● Task to complete
Please copy word for word the lines below, from the line with "Could you please let me know the fuel" up to and including the line with "It reads 95 km/h". Leave the pictures out of your answer.

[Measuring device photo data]
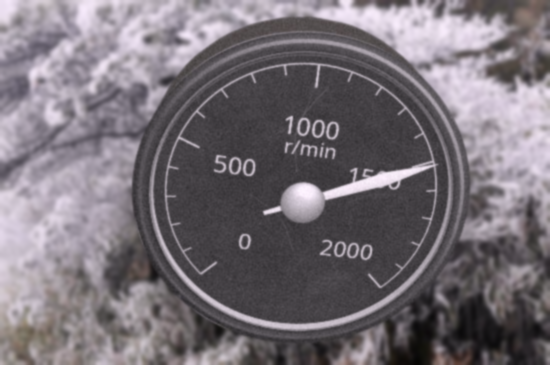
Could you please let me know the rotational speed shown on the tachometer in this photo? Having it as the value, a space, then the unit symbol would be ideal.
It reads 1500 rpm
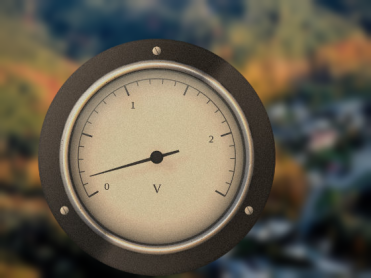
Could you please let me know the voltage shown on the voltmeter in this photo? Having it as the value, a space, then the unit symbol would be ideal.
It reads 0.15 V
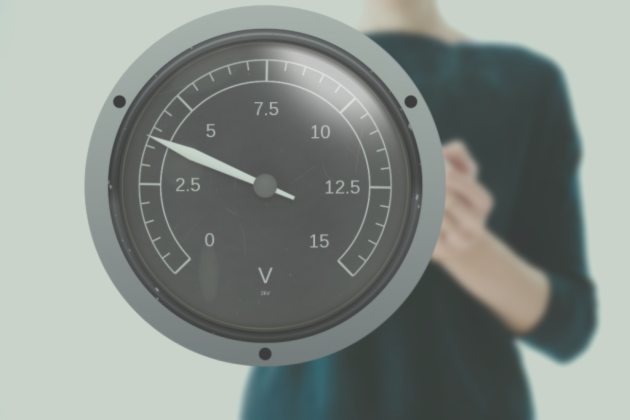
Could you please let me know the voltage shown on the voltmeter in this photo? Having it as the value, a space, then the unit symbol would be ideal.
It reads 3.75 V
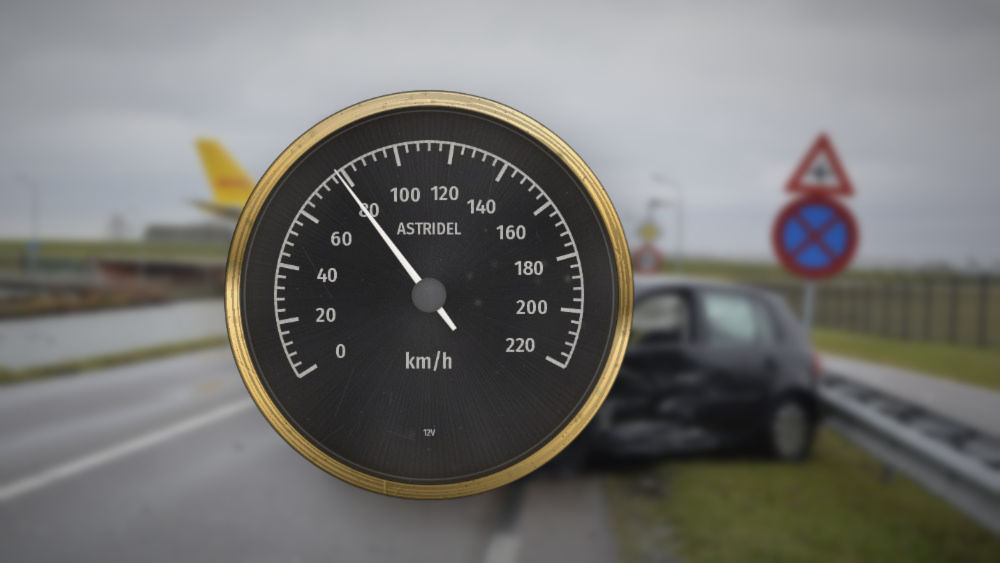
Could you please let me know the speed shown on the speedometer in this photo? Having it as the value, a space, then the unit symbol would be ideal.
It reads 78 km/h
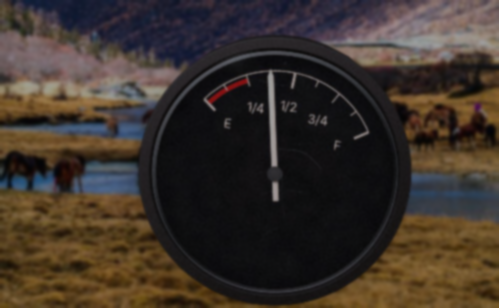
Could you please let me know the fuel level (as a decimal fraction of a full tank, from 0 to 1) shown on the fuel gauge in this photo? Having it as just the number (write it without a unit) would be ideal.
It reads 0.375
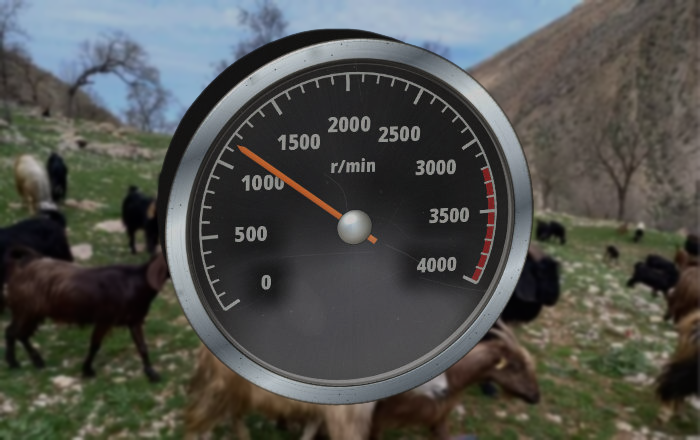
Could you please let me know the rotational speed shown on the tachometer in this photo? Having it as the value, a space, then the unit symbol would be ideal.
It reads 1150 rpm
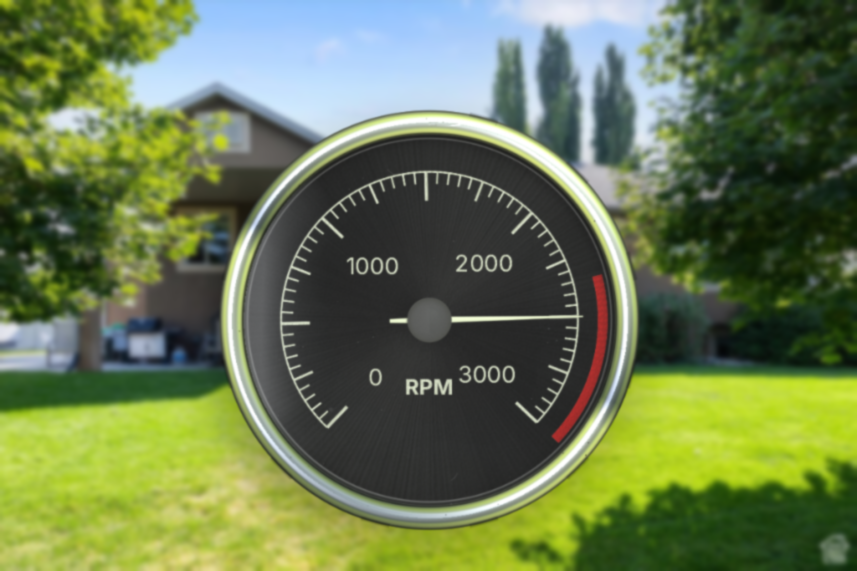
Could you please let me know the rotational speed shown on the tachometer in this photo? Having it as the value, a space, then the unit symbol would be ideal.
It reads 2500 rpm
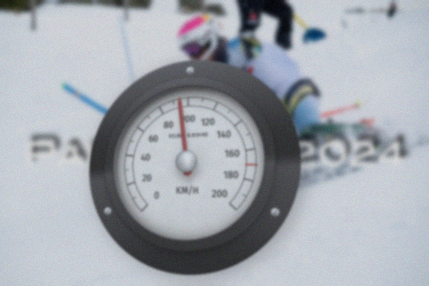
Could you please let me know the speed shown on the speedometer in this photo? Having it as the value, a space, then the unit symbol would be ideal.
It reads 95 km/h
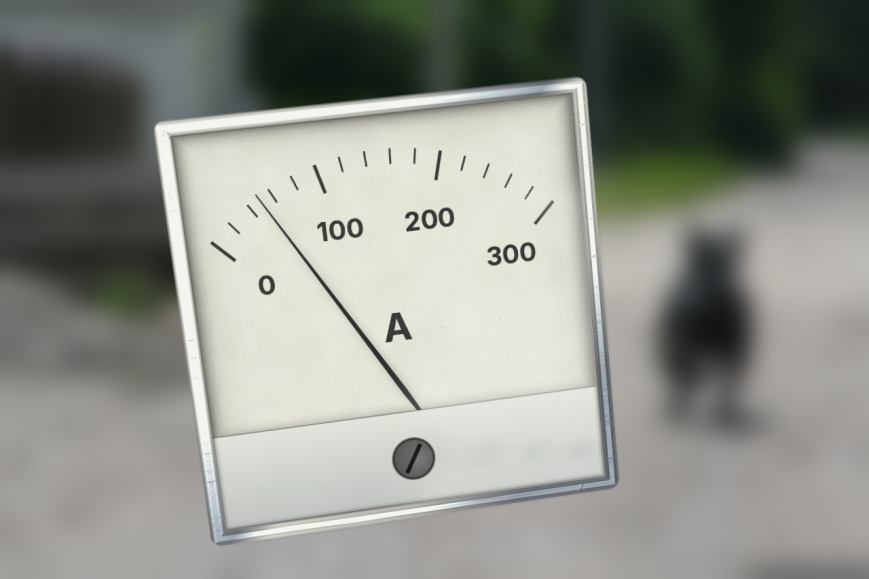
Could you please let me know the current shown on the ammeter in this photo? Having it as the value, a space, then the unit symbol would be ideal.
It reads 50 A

==

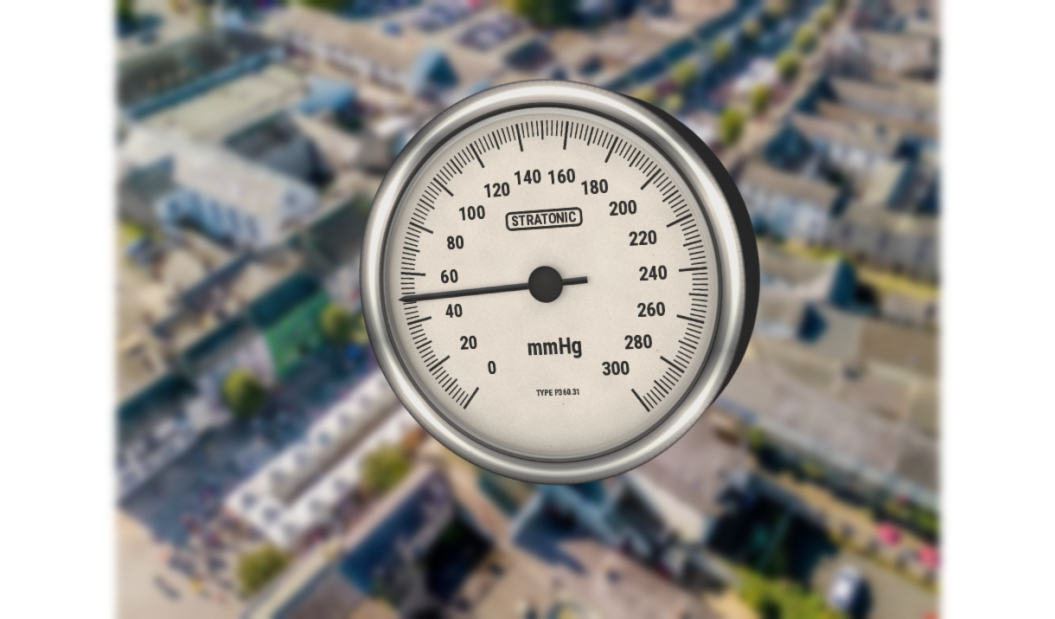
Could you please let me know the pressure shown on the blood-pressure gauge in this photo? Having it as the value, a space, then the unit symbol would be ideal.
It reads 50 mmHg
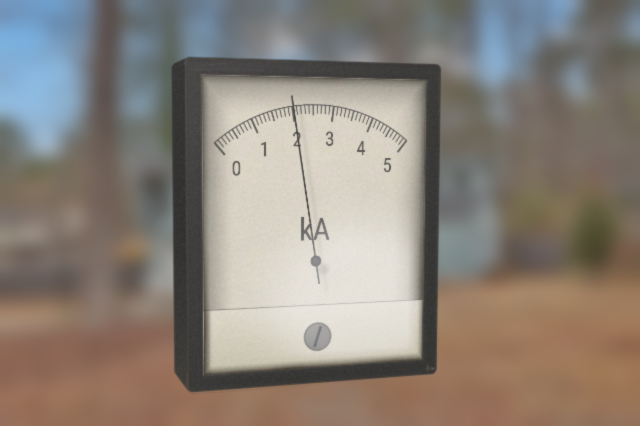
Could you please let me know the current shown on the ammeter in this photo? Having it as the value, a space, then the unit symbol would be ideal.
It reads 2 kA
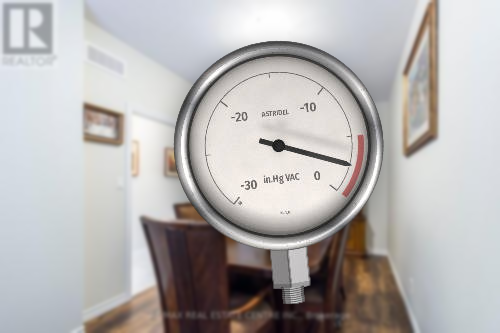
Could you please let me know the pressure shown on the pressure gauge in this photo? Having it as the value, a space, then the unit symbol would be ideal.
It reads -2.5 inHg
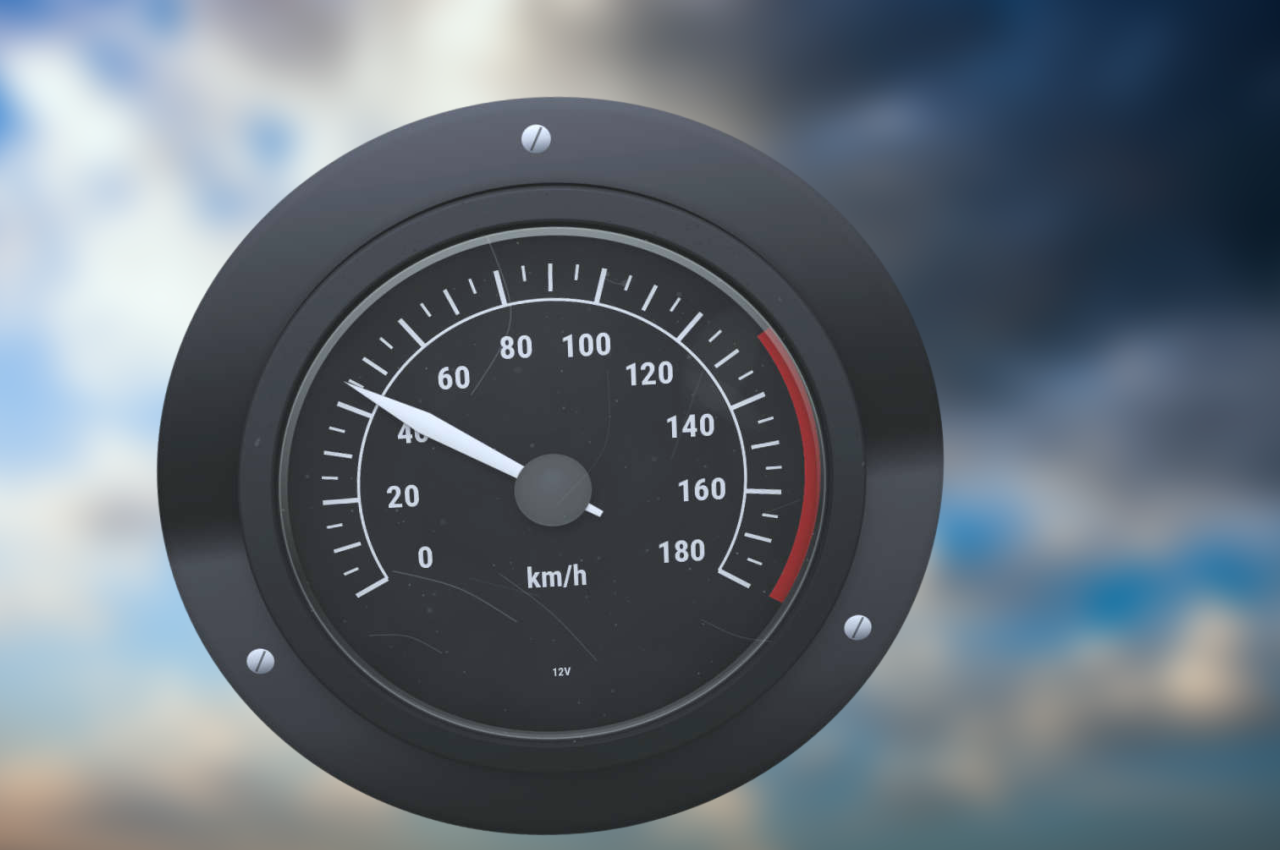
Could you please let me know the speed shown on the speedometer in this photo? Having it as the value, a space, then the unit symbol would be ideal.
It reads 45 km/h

● Response to this task
Could you please let me know the fuel level (as a decimal fraction of a full tank, from 0 to 1) shown on the fuel gauge in this photo? Having it as just the number (write it without a unit) would be ideal.
It reads 0.375
Could you please let me know the rotational speed shown on the tachometer in this photo? Having it as the value, a space, then the unit symbol would be ideal.
It reads 1150 rpm
Could you please let me know the rotational speed shown on the tachometer in this photo? Having it as the value, a space, then the unit symbol would be ideal.
It reads 2500 rpm
Could you please let me know the speed shown on the speedometer in this photo? Having it as the value, a space, then the unit symbol would be ideal.
It reads 95 km/h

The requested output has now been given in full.